Now, we’ll need a prediction head. The simplest one would be the dot product.

  1. Complete the following function that computes the dot products for given edges.

def predict_dot(z, edge_index):
    """
    z: node embeddings, shape [num_nodes, embedding_dim]
    edge_index: edge indices, shape [2, num_edges]
    returns: scores for each edge, shape [num_edges]
    """

    ########## Your code here ##########
    
    #################################### 

At this point, we have everything we need, so let’s train our GCN!

  1. Complete the following training loop.

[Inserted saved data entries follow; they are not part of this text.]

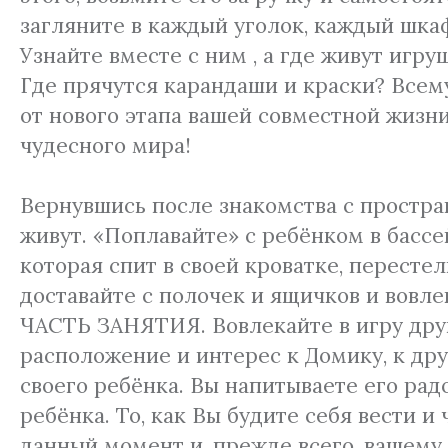
загляните в каждый уголок, каждый шка
Узнайте вместе с ним , а где живут иг
Где прячутся карандаши и краски? Всем
от нового этапа вашей совместной жизни
чудесного мира!
Вернувшись после знакомства с простран
живут. «Поплавайте» с ребёнком в бассе
которая спит в своей кроватке, перестел
доставайте с полочек и ящичков и вов
ЧАСТЬ ЗАНЯТИЯ. Вовлекайте в игру дру
расположение и интерес к Домику, к др
своего ребёнка. Вы напитываете его ра
ребёнка. То, как Вы будите себя вести и
данный момент и, прежде всего, вашему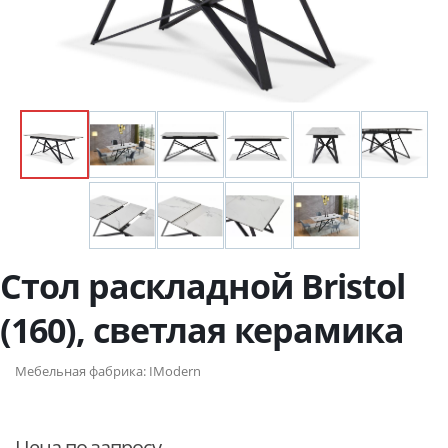
Стол раскладной Bristol
(160), светлая керамика
Мебельная фабрика:
IModern
Цена по запросу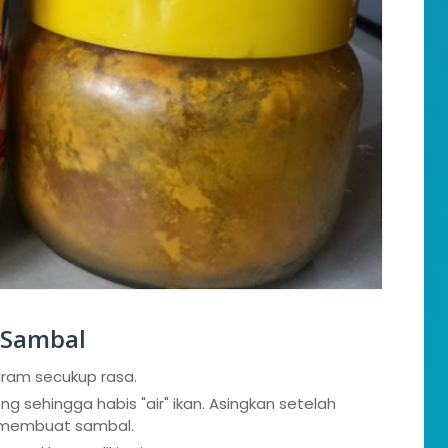
 Sambal
aram secukup rasa.
g sehingga habis "air" ikan. Asingkan setelah
 membuat sambal.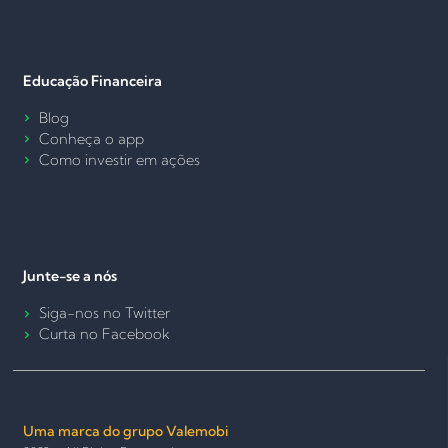
Educação Financeira
Blog
Conheça o app
Como investir em ações
Junte-se a nós
Siga-nos no Twitter
Curta no Facebook
Uma marca do grupo Valemobi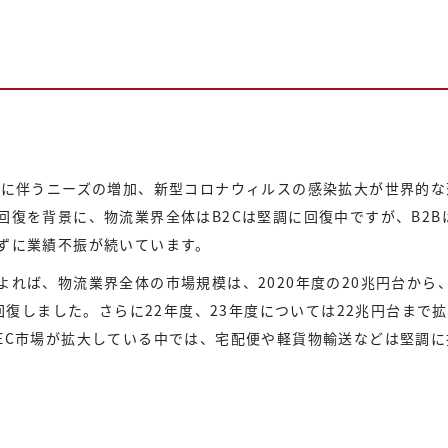
透に伴うニーズの増加、新型コロナウィルスの感染拡大が世界的な
復を背景に、物流業界全体はB2Cは堅調に回復中ですが、B2B
ずに業績不振が続いています。
れば、物流業界全体の市場規模は、2020年度の20兆円台から
回復しました。さらに22年度、23年度については22兆円台まで
EC市場が拡大している中では、宅配便や軽貨物輸送などは堅調に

model = GCN(dataset.num_features).to(device)
optimizer = torch.optim.Adam(model.parameters(), lr=0.01)

for epoch in range(100):
    model.train()
    optimizer.zero_grad()

    # get node embeddings
    ########## Your code here ##########
    z = ...
    #################################### 

    # get predictions for supervision edges
    ########## Your code here ##########
    preds = ...
    ####################################
    
    # labels of supervision edges 
    labels = train_data.edge_label.float().to(device)

    # compute BCE loss
    ########## Your code here ##########
    loss = F.binary_cross_entropy_with_logits(..., ...)
    ####################################
    
    loss.backward()
    optimizer.step()

    if epoch % 10 == 0:
        print(f'Epoch {epoch}, Loss: {loss.item():.4f}')

Now it’s time to test our model. We’ll use the roc_auc_score from sklearn.metrics.

from sklearn.metrics import roc_auc_score

model.eval()
with torch.no_grad():
    
    # node embeddings computed using message-passing edges
    z = model(data.x.to(device), data.edge_index.to(device))
    
    # supervision edges for test
    test_edge_index = test_data.edge_label_index
    test_labels = test_data.edge_label.float().to(device)
    
    # dot product predictions
    test_preds = predict_dot(z, test_edge_index)
    
    # ROC-AUC
    test_auc = roc_auc_score(test_labels.cpu(), test_preds.sigmoid().cpu())
    print(f"Test ROC-AUC: {test_auc:.4f}")
  1. Instead of dot product, implement the CONCAT + MLP approach and test your GCN. Compare your result with the dot product head, and interpret your findings.